(Collected data entries)
* * * * * * *
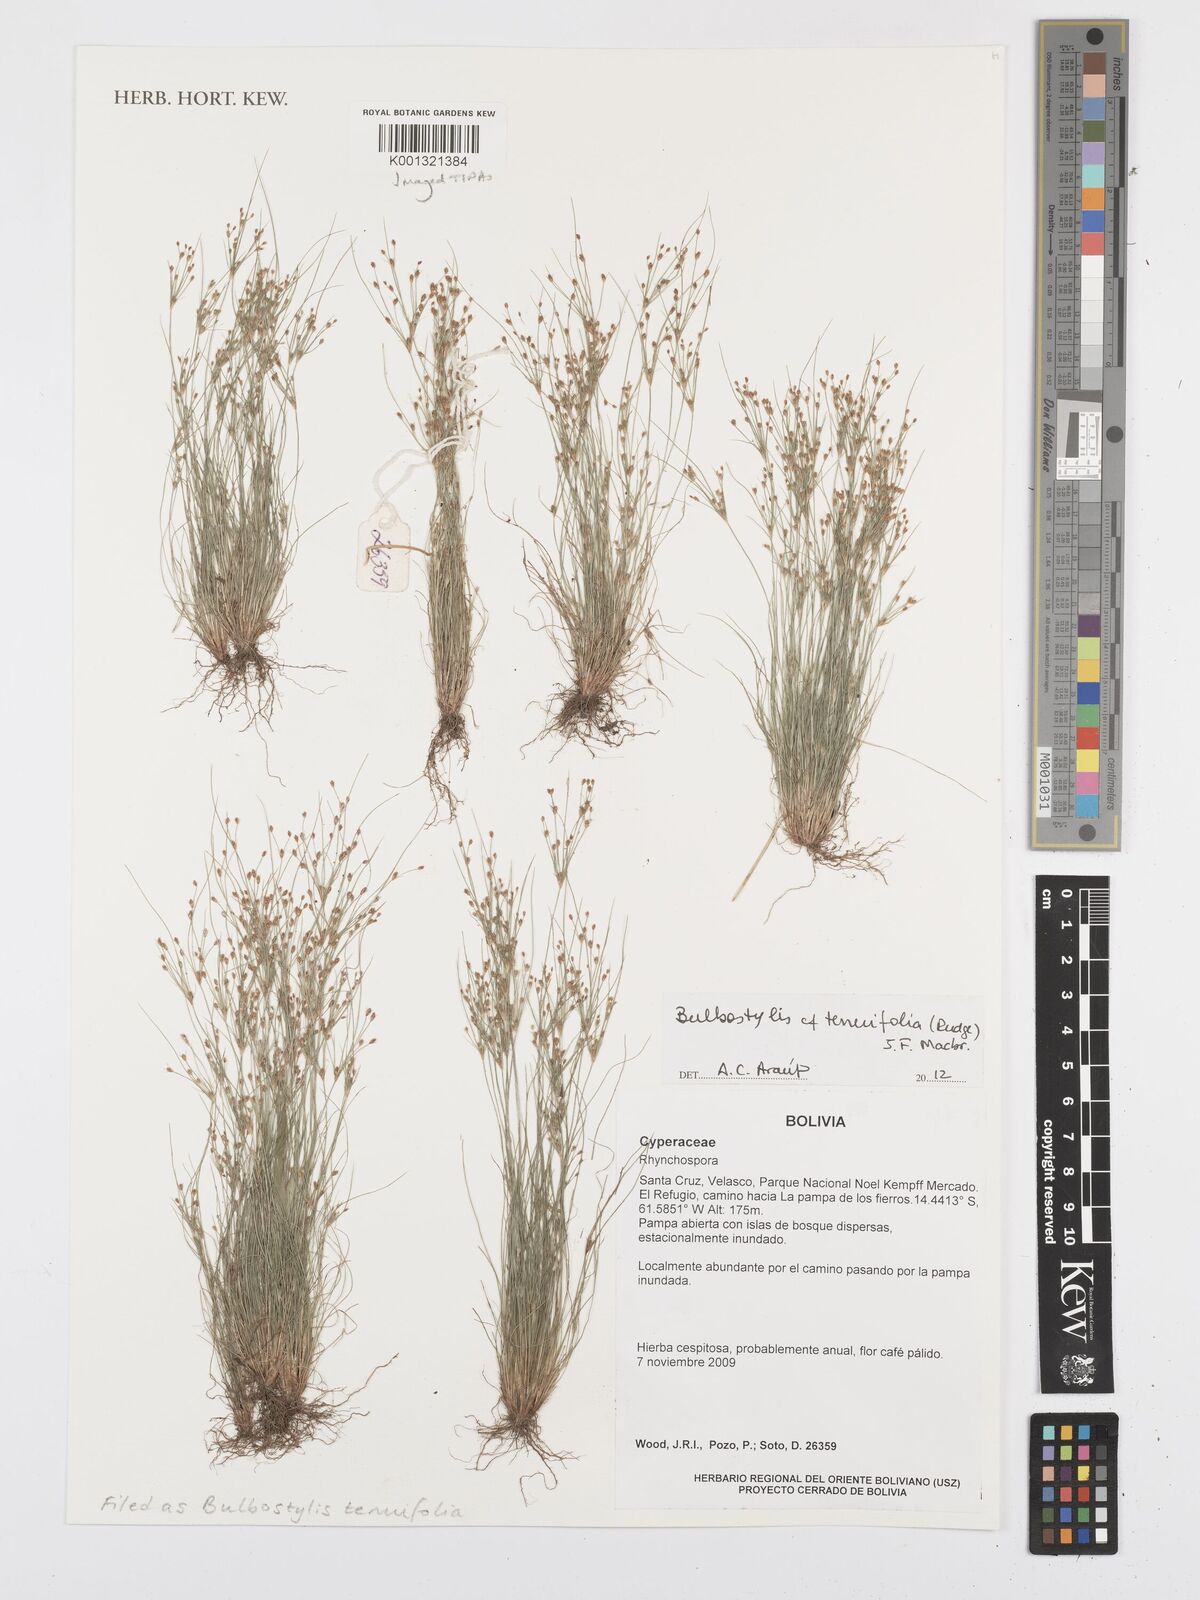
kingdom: Plantae
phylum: Tracheophyta
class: Liliopsida
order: Poales
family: Cyperaceae
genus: Bulbostylis
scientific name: Bulbostylis tenuifolia
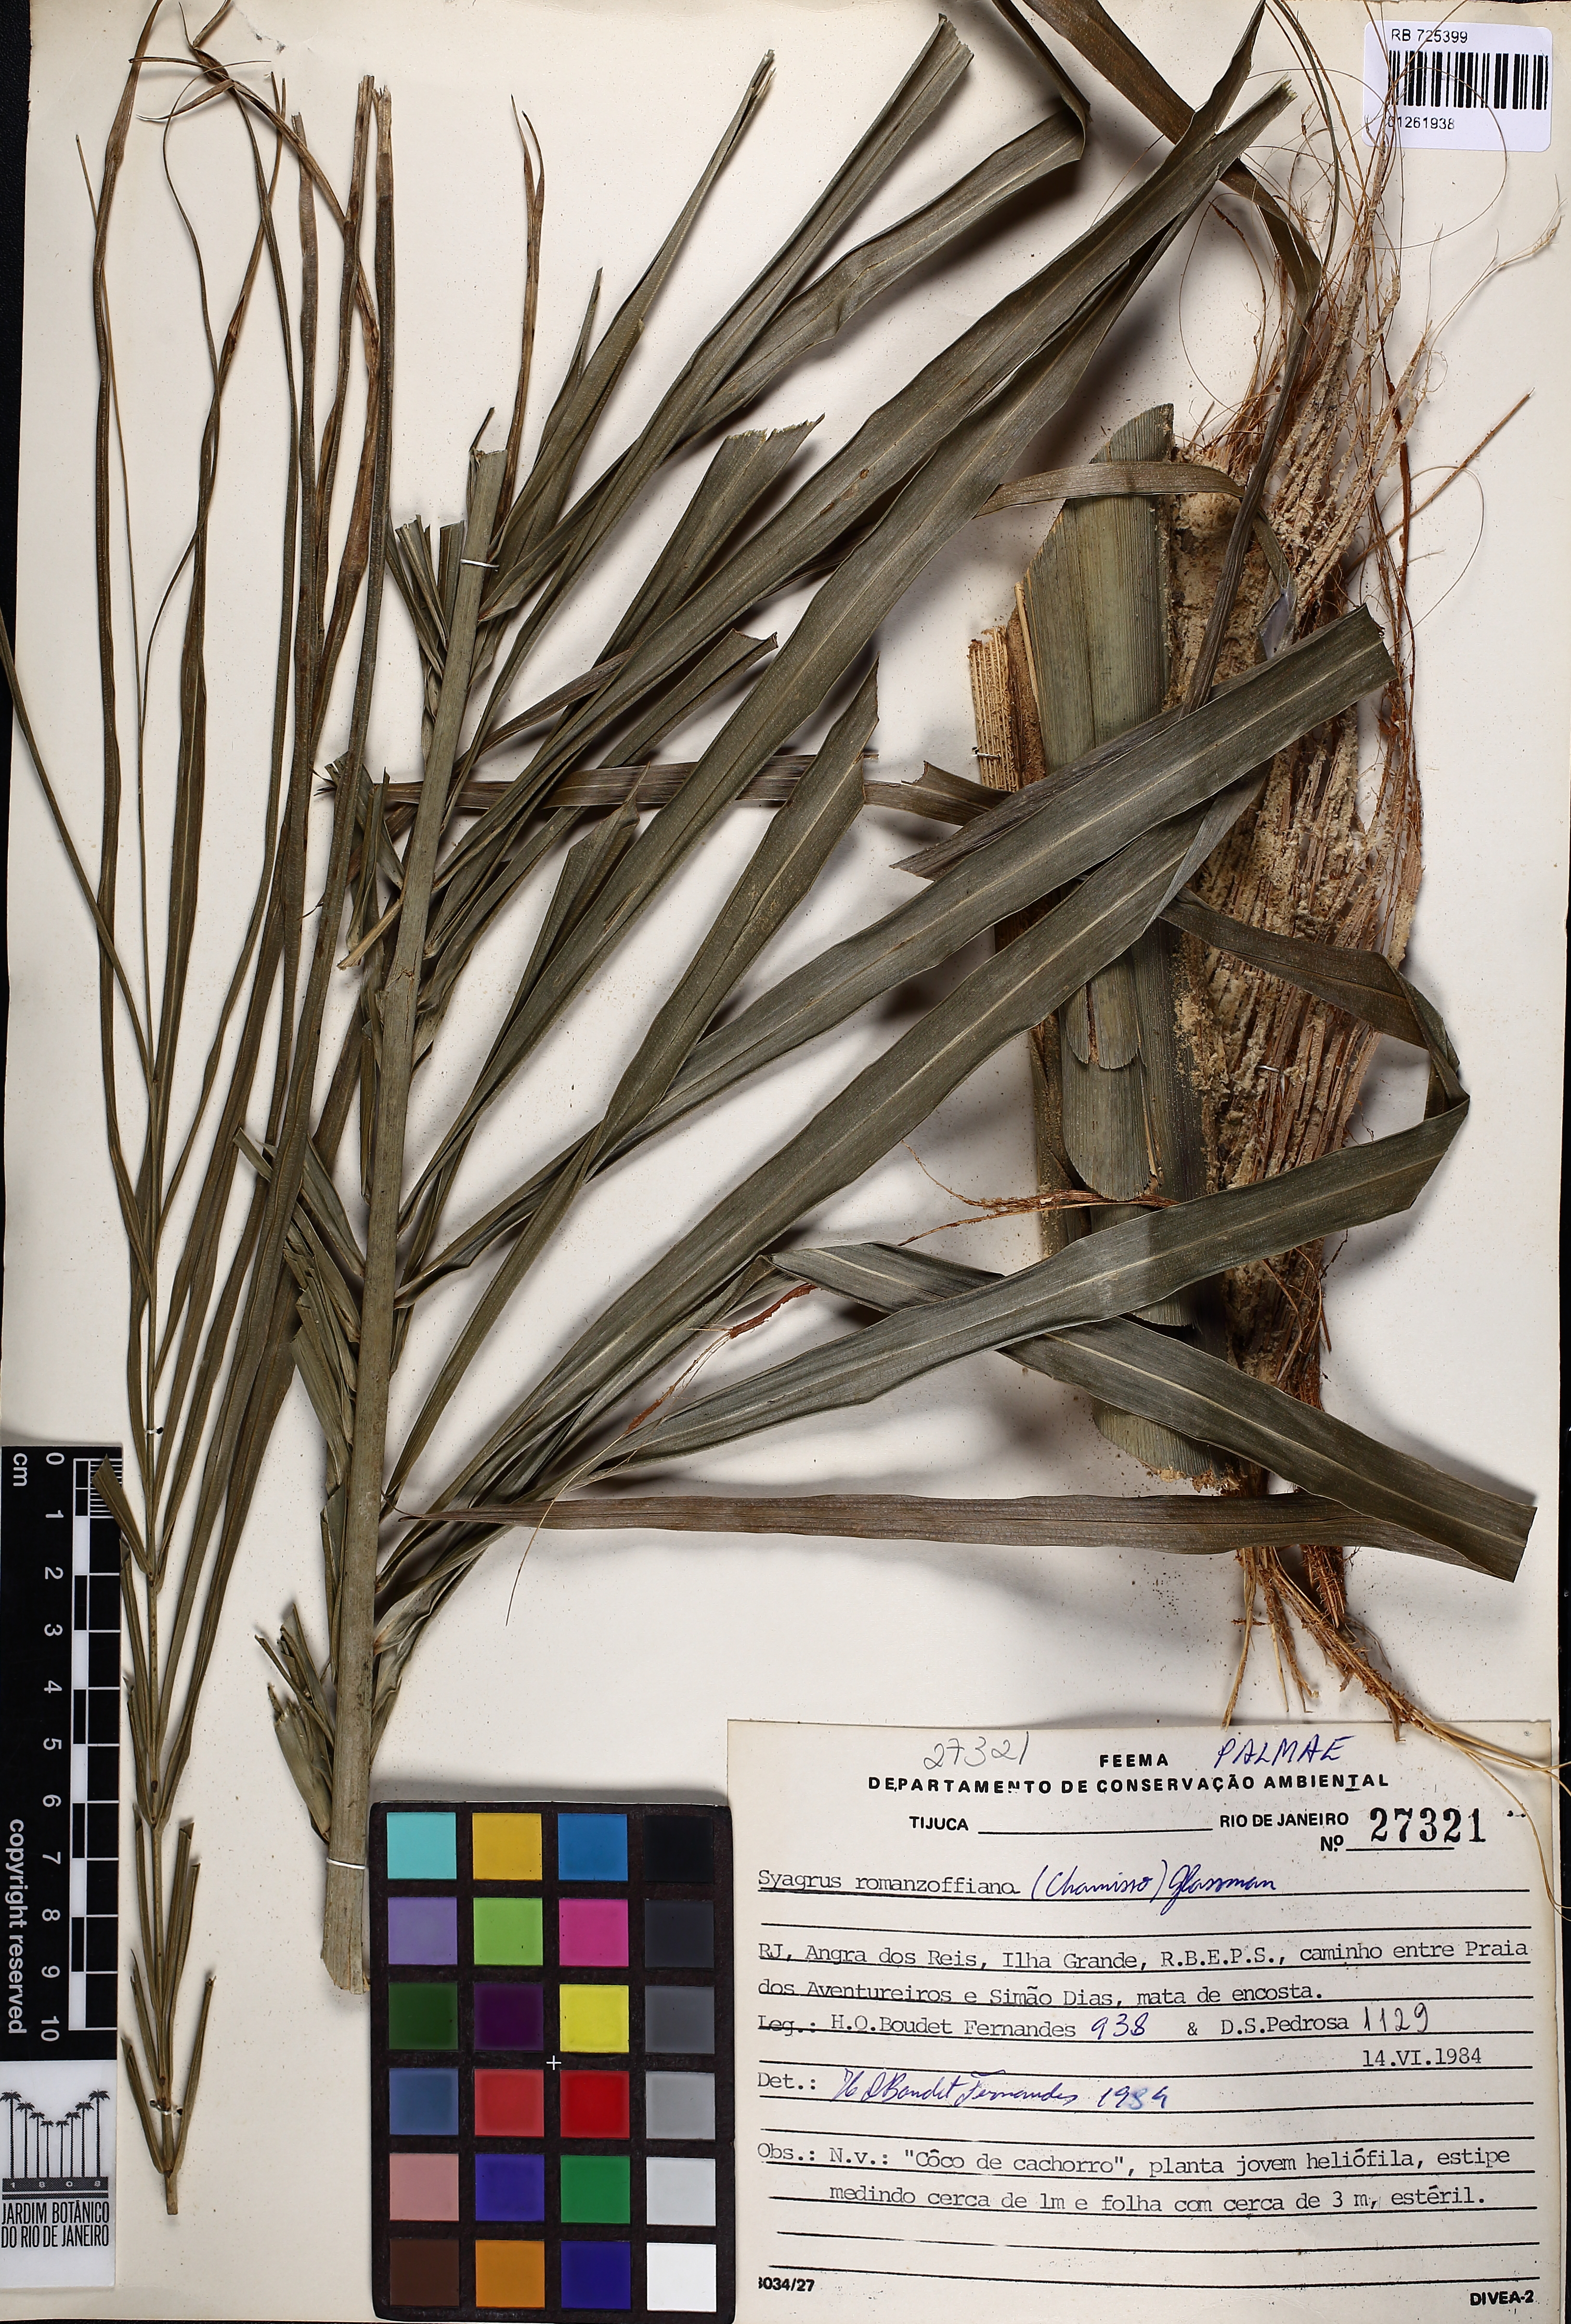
* * * * * * *
=== Problem description ===
Rewrite the lines of all the entries with "scientific name" changed to "binomial name" and everything else left as it is, and omit the pictures from your answer.

=== Problem solution ===
kingdom: Plantae
phylum: Tracheophyta
class: Liliopsida
order: Poales
family: Cyperaceae
genus: Bulbostylis
binomial name: Bulbostylis tenuifolia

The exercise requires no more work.